> [WHAT YOU SHOULD DO]
Can you output, line for line and unchanged, the part of the entries that opens with their first line and closes with the line containing "پرفروش‌های این دسته", with both ends included?

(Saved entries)
---

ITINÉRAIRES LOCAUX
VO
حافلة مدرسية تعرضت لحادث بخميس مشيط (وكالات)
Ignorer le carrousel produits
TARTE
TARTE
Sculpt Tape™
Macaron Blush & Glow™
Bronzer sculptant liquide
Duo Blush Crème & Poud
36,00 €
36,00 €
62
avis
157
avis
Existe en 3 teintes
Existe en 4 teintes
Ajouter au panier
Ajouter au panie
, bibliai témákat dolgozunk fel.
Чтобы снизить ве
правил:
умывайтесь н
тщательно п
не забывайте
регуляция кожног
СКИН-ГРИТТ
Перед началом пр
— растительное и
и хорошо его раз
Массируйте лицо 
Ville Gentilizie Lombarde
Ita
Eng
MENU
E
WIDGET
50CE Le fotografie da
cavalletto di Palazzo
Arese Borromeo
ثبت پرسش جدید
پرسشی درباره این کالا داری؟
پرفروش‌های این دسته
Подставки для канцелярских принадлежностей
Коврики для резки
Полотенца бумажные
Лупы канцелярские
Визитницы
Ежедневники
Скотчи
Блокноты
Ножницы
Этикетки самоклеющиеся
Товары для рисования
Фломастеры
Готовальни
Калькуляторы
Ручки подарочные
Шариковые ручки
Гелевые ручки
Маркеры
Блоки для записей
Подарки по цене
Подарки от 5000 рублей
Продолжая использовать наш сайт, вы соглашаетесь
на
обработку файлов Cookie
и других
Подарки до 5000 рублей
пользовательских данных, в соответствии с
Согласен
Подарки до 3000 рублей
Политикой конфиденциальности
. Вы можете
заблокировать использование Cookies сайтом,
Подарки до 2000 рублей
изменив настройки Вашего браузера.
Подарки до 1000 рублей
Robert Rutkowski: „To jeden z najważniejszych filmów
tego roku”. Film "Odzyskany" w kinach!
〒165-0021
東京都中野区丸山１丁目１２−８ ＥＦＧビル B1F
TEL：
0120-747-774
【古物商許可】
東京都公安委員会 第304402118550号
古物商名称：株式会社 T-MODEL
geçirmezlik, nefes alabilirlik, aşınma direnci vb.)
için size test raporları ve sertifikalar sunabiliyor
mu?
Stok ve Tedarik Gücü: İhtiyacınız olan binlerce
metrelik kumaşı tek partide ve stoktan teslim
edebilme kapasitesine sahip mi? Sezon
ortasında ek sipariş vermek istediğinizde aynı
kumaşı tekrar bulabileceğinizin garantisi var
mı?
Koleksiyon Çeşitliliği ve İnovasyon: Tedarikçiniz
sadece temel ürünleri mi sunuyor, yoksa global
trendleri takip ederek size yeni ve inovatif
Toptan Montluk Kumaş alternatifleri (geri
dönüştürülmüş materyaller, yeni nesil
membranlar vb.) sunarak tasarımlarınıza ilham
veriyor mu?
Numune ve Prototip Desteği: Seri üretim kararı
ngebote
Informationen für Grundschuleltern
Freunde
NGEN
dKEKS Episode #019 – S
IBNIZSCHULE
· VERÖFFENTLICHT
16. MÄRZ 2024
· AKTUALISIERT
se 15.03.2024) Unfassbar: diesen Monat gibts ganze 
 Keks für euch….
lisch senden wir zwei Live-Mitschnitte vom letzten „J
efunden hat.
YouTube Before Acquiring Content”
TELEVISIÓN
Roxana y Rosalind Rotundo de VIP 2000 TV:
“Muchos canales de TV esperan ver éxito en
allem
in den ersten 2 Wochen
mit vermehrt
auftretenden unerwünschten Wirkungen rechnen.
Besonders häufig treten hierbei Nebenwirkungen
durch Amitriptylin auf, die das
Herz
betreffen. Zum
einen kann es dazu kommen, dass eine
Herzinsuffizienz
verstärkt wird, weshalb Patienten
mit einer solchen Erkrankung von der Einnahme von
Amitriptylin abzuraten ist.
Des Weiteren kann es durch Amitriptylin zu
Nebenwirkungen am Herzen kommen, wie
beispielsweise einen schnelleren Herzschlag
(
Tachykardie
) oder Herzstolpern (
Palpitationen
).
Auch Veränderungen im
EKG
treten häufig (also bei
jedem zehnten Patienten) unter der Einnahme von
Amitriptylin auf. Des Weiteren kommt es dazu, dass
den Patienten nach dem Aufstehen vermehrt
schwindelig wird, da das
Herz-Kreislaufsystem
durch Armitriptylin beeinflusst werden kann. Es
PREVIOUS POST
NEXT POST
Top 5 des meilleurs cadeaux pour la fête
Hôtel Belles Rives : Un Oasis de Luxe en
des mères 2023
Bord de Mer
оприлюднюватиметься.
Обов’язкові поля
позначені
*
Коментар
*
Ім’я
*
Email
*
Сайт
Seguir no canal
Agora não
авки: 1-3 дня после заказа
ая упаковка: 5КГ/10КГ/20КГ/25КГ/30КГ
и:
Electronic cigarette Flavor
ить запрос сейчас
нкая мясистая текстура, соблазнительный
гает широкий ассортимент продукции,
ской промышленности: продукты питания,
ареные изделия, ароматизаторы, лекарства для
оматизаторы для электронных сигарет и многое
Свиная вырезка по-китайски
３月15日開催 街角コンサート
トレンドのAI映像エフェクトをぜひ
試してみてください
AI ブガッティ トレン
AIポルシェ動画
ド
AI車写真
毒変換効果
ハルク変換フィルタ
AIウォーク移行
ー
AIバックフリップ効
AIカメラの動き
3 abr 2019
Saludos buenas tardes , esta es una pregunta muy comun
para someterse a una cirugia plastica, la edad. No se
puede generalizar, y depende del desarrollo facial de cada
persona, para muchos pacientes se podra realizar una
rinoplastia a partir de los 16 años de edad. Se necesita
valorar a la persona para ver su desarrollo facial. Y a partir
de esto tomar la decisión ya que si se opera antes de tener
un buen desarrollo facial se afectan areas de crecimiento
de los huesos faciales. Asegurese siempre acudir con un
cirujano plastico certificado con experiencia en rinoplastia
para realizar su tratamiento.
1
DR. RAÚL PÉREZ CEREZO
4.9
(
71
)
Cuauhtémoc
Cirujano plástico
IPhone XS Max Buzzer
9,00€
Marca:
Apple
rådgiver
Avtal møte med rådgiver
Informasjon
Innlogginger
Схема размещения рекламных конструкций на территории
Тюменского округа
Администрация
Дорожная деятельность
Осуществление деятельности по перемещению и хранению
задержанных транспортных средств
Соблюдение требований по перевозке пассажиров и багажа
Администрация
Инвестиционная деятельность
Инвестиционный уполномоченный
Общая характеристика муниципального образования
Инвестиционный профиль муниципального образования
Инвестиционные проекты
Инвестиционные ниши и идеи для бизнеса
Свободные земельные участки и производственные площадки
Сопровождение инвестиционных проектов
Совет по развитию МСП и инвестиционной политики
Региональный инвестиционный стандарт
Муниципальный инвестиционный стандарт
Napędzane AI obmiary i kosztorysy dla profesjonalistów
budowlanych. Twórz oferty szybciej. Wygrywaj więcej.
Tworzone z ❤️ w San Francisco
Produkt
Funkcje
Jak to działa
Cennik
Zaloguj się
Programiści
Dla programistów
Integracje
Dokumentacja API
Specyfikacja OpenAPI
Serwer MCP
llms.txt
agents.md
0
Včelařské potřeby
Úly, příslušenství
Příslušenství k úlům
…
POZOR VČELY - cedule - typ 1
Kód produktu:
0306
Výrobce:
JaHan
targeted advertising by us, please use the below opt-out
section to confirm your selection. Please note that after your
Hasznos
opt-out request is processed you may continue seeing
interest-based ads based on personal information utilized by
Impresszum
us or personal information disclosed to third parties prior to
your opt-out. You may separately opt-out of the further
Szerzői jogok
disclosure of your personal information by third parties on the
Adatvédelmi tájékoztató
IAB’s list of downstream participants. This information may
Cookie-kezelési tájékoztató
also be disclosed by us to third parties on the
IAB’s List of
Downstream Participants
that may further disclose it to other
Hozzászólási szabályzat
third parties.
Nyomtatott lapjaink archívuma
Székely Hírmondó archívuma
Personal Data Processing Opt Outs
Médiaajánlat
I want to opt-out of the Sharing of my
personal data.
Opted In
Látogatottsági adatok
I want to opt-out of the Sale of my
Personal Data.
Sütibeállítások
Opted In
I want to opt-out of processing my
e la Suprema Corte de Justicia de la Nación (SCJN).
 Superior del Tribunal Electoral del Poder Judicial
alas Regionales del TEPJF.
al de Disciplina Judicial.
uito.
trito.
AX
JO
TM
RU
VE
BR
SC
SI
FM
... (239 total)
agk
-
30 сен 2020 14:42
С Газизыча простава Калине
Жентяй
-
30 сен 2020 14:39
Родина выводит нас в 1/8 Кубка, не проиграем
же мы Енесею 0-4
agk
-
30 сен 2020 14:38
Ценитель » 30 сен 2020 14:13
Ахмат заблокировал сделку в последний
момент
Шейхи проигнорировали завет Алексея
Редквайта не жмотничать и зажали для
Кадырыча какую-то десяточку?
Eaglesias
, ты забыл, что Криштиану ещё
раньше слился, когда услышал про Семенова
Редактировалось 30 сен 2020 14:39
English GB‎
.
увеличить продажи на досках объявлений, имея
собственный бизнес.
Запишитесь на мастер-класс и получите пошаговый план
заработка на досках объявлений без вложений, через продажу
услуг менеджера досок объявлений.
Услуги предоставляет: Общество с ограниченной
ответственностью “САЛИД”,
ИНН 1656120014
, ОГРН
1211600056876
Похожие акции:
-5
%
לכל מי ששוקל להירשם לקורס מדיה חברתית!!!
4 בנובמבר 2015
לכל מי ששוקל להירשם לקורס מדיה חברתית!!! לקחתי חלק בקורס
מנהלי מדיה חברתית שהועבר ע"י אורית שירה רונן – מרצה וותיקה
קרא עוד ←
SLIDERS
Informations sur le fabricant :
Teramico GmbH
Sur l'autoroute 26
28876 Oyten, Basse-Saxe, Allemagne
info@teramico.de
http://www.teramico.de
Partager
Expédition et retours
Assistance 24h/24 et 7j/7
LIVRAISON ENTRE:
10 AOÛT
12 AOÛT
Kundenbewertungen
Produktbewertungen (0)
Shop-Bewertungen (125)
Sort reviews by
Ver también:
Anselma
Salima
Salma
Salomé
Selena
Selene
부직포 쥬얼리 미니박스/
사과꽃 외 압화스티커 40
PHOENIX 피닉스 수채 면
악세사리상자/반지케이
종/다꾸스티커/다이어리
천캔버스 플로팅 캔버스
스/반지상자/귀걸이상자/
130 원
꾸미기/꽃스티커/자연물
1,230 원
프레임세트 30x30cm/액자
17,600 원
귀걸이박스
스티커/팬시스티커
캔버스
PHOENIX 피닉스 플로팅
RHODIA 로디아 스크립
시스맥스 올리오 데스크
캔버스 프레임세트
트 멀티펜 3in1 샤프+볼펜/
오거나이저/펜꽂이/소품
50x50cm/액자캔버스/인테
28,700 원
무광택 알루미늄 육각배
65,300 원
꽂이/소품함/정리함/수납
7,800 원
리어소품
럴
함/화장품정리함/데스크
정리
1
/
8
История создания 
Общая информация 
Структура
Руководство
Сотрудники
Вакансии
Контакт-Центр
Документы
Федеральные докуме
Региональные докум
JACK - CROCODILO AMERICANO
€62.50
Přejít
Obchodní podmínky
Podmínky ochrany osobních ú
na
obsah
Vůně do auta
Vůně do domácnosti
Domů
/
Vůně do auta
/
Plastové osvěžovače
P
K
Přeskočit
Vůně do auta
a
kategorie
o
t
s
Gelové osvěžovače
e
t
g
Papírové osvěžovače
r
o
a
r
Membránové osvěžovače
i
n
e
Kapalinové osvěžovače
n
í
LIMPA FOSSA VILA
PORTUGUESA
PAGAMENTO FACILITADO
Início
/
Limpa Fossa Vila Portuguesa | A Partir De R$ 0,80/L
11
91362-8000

---

> [RESPONSE FOR THIS EXERCISE]
ITINÉRAIRES LOCAUX
VO
حافلة مدرسية تعرضت لحادث بخميس مشيط (وكالات)
Ignorer le carrousel produits
TARTE
TARTE
Sculpt Tape™
Macaron Blush & Glow™
Bronzer sculptant liquide
Duo Blush Crème & Poud
36,00 €
36,00 €
62
avis
157
avis
Existe en 3 teintes
Existe en 4 teintes
Ajouter au panier
Ajouter au panie
, bibliai témákat dolgozunk fel.
Чтобы снизить ве
правил:
умывайтесь н
тщательно п
не забывайте
регуляция кожног
СКИН-ГРИТТ
Перед началом пр
— растительное и
и хорошо его раз
Массируйте лицо 
Ville Gentilizie Lombarde
Ita
Eng
MENU
E
WIDGET
50CE Le fotografie da
cavalletto di Palazzo
Arese Borromeo
ثبت پرسش جدید
پرسشی درباره این کالا داری؟
پرفروش‌های این دسته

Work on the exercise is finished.